Chapter 31

EUGENA HUMPHREY SAT motionless and numb, staring at the flickering candles in front of the altar. She was trying to put the last hour into some kind of worthwhile perspective.

The Los Angeles-based talk show host knew that in order to get through any horrifying ordeal the first thing you needed to do was to calm your own emotions. The row of votive candles along the south wall of the chapel had caught her attention almost immediately. There was something reassuring, some comforting element in the way the tiny white flames burned behind the gold-and-red glass.

I can get through this, she thought to herself. An enormous number of rescuers had to be clustered outside the church right now. And the press. Something this high-profile would be resolved for the simple reason that it had to be.

Eugena swallowed hard, and let out a breath.

Things would be resolved.

When she’d first entered the cathedral for the funeral, she’d thought that its high stone and marble walls were too cold, too stark. But after a few moments of looking upon the votives and feeling the deep silence of this place, she realized it expressed the same spiritual warmness she remembered from the Baptist church her mother took her to every Sunday back in West Virginia.

“My God,” a woman whispered next to her. “My God. How will this horror end?”

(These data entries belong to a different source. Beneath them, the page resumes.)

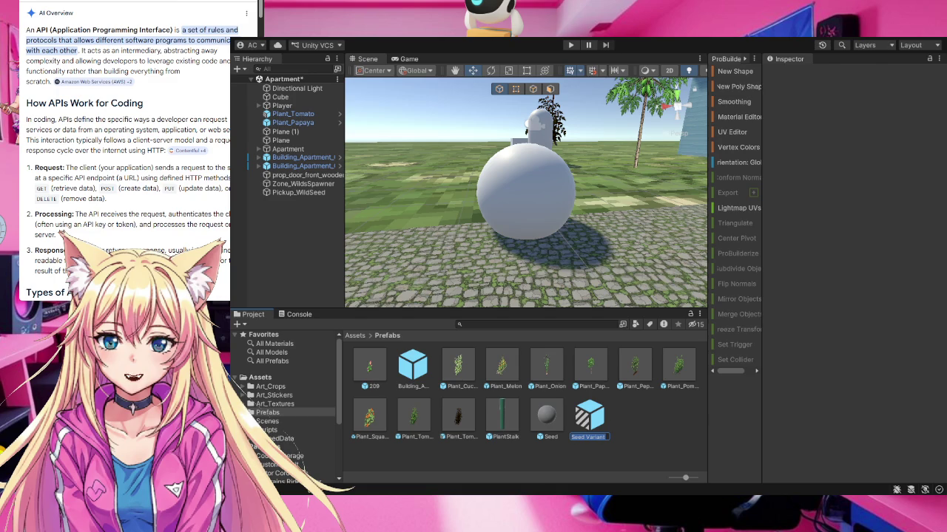
- Name the Seed Variant prefab Seed_Tomato
text(Seedd)
text(_Tomato)
key(Return)
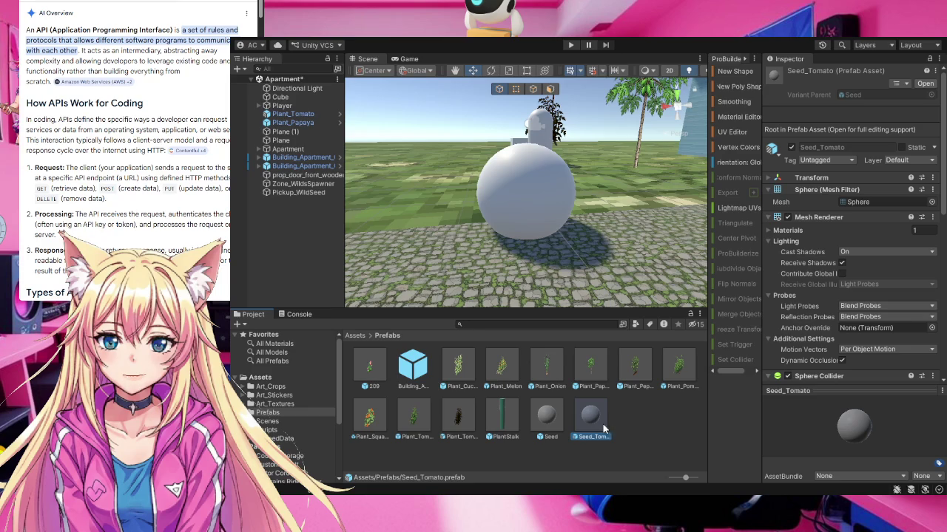
- Set Seed Logic's Data to the Tomato seed asset, then try dragging in the plant prefabs
scroll(889, 228, down, 7)
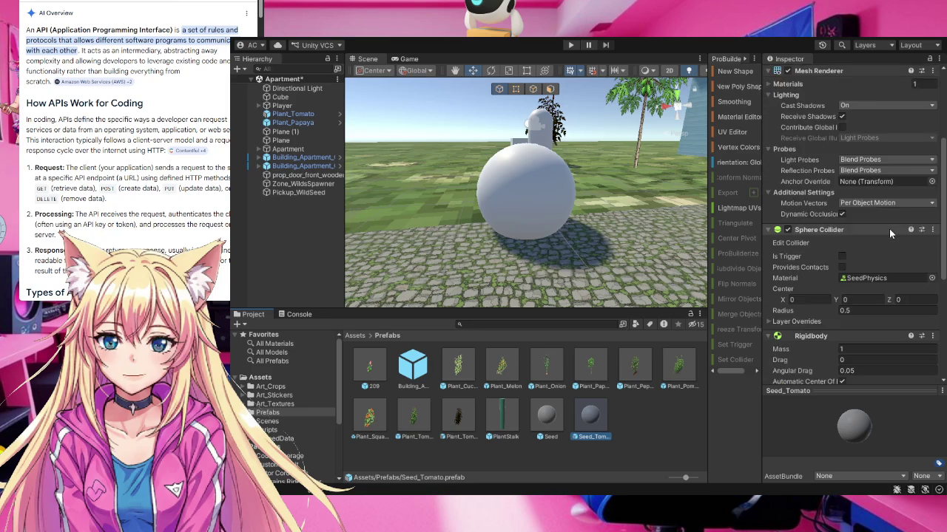
scroll(890, 230, down, 3)
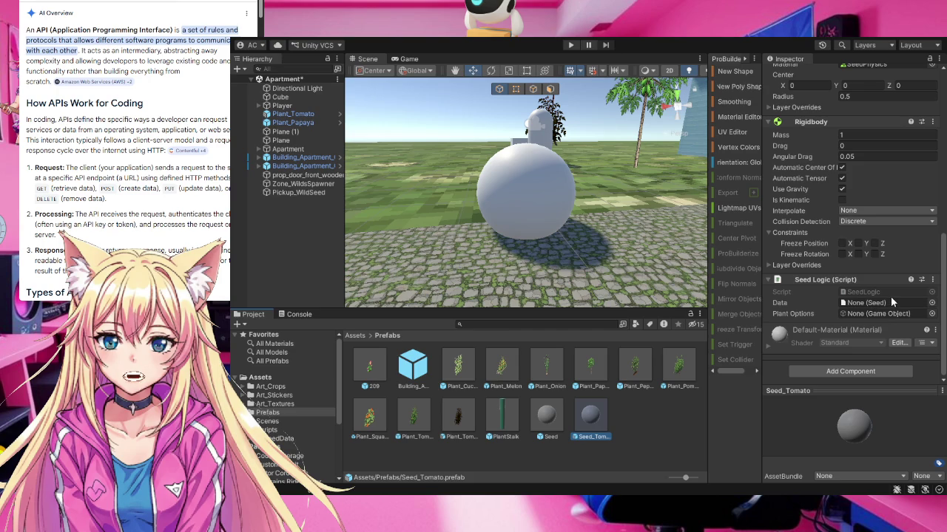
click(932, 303)
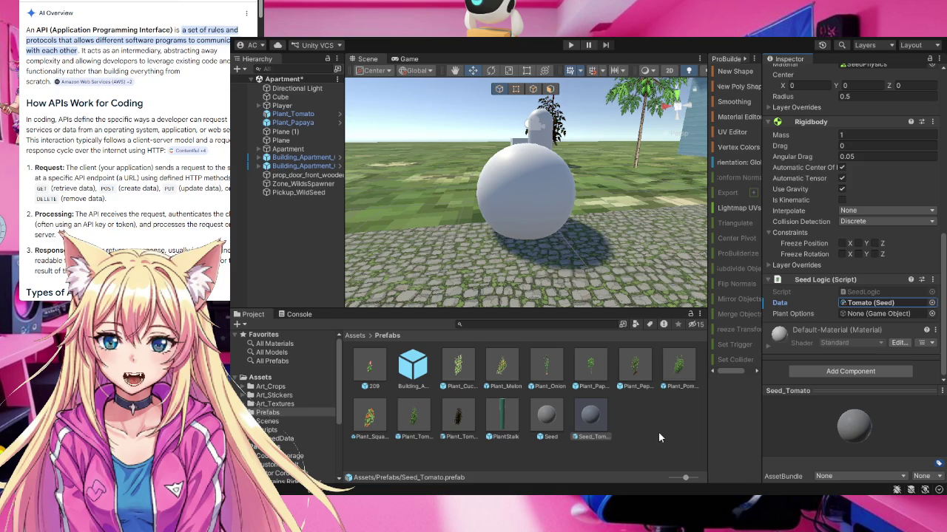
drag(422, 418, 860, 314)
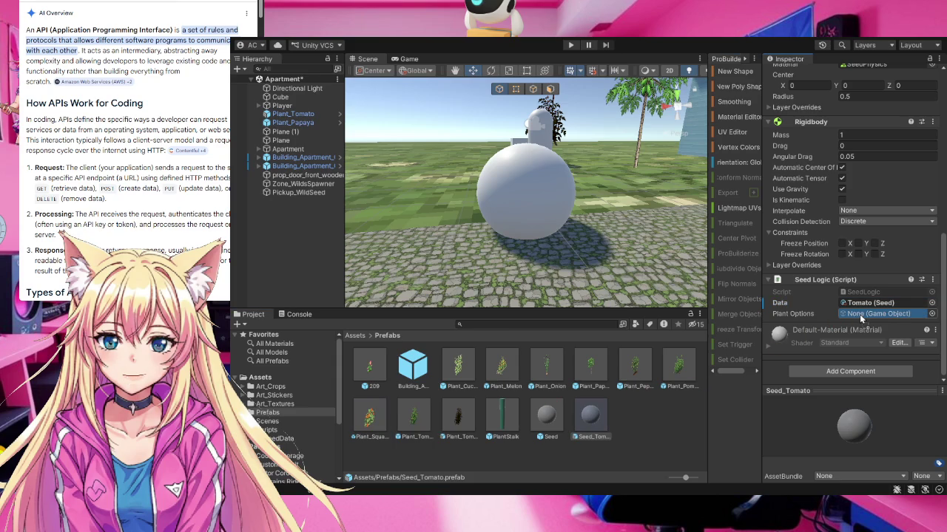
mouse_move(860, 314)
mouse_down()
mouse_move(777, 355)
mouse_move(631, 456)
mouse_move(638, 444)
mouse_up()
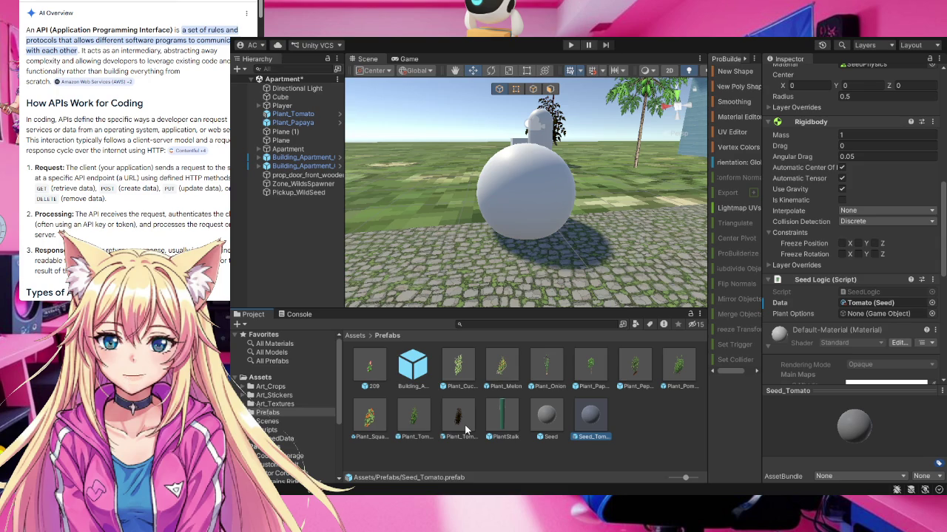
- Deselect the prefabs and add a folder named 'safty net' with Ctrl+Shift+N
click(643, 423)
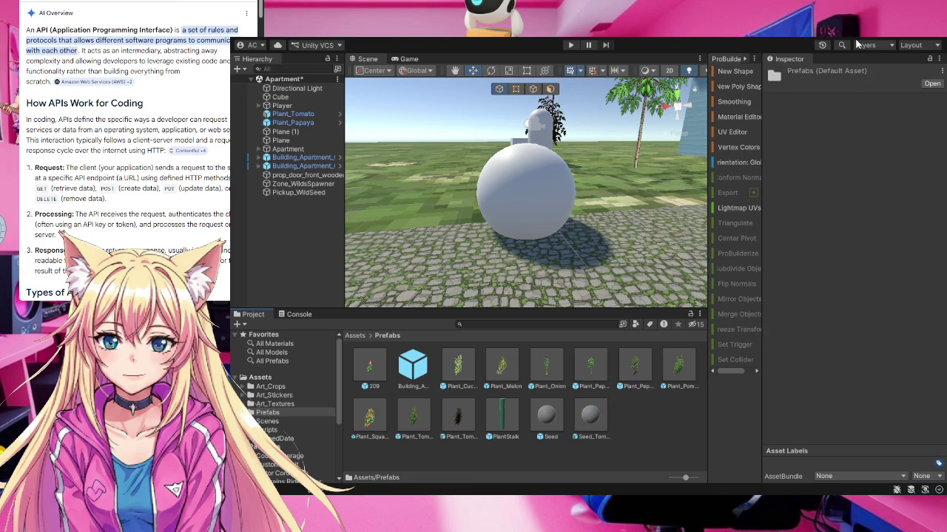
key(ctrl+shift+n)
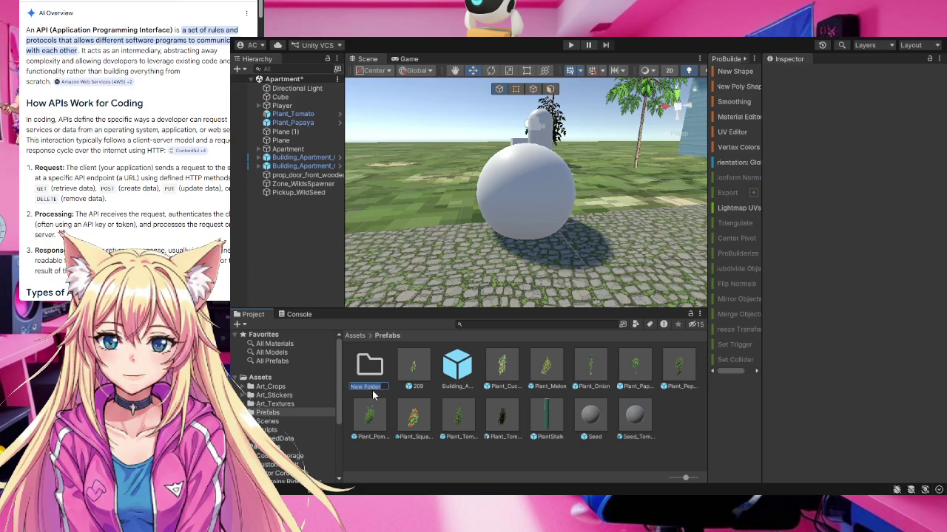
text(safty net)
click(372, 369)
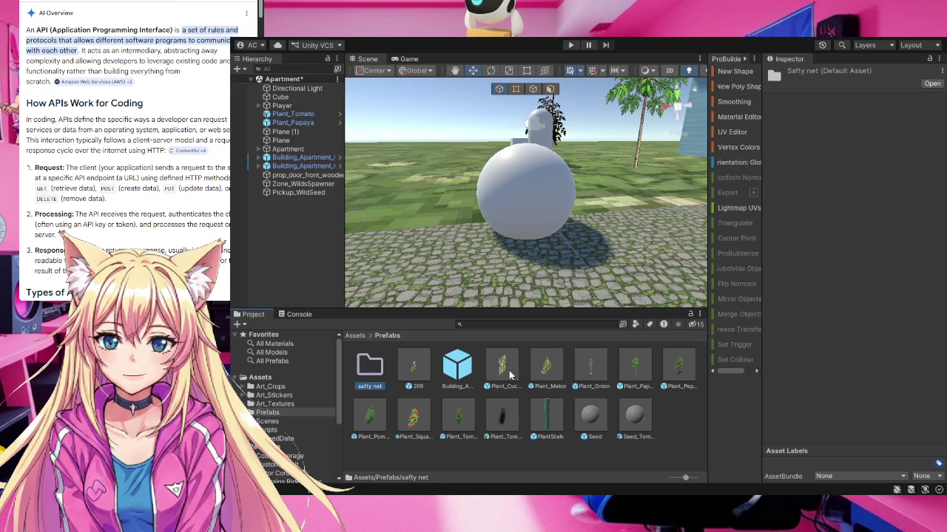
- Move 209, Plant_Cucumber, Melon, Onion, Papaya, Pepper and the tomato plant prefabs into safty net
click(414, 370)
drag(414, 369, 372, 373)
mouse_move(458, 366)
mouse_down()
mouse_move(414, 379)
mouse_move(372, 374)
mouse_up()
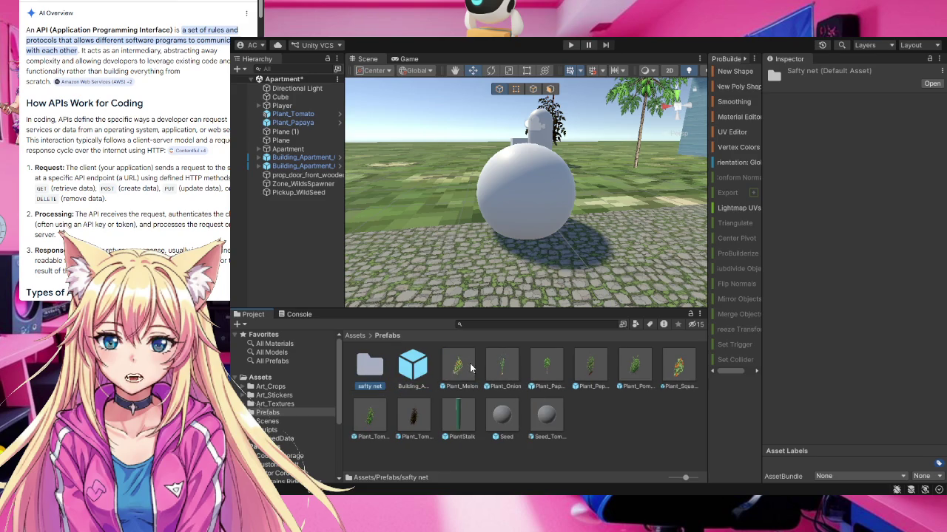
drag(467, 369, 366, 374)
drag(457, 368, 369, 372)
drag(444, 372, 369, 372)
drag(457, 368, 373, 375)
drag(458, 365, 370, 371)
mouse_move(500, 372)
mouse_down()
mouse_move(363, 370)
mouse_move(486, 364)
mouse_move(372, 375)
mouse_up()
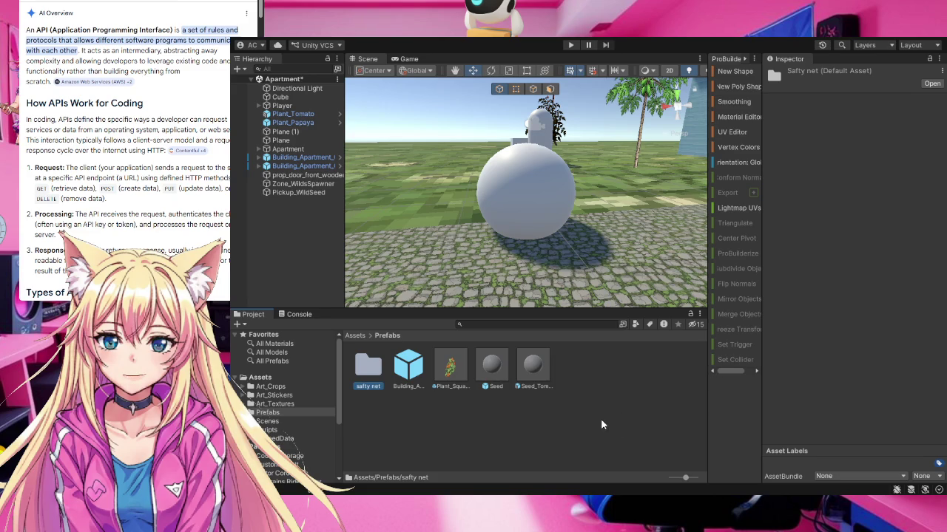
- Open Plant_Squash in Prefab Mode and locate its squash growth sprite asset
click(450, 367)
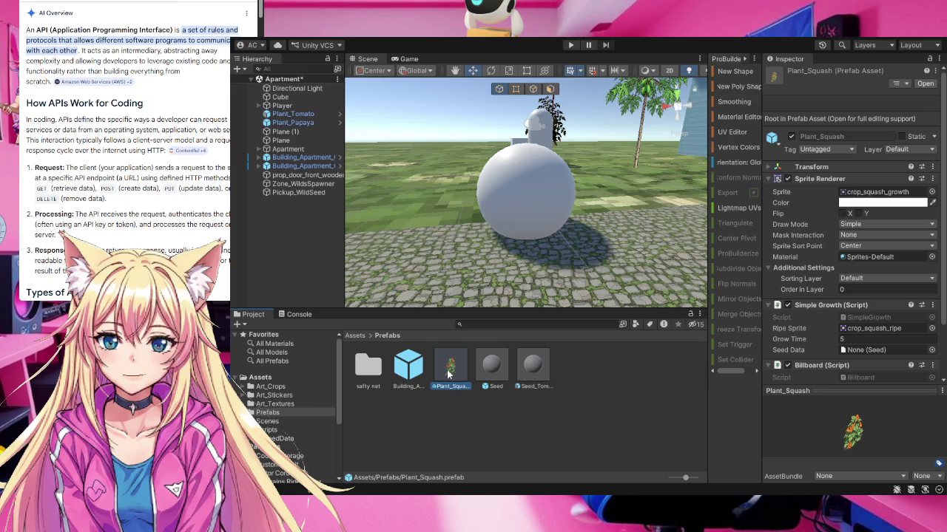
double_click(448, 373)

It was Laura Winston, the New York fashion magazine institution. Poor Laura was still trembling. Her gray-blue eyes bulged as if they were about to pop free of her surgically tightened face. Eugena remembered an attempt to get the trendsetter on her show. She’d obtained Laura’s personal number and had called Laura herself in order to discuss her idea-the most fashionable woman in the world’s advice for a real-world budget.

And she still remembered the high, cackling laugh that had erupted from her earpiece. “Oh, who put you up to this?” Winston had said. “It’s Calvin, isn’t it? Tell Calvin I’ll do Eugena when he goes to work at the Gap.”

What was worse was when, three months later, Winston actually did appear on daytime talk in a segment called “Haute Couture Meets Main Street.” But it was with Oprah, Eugena’s biggest competitor.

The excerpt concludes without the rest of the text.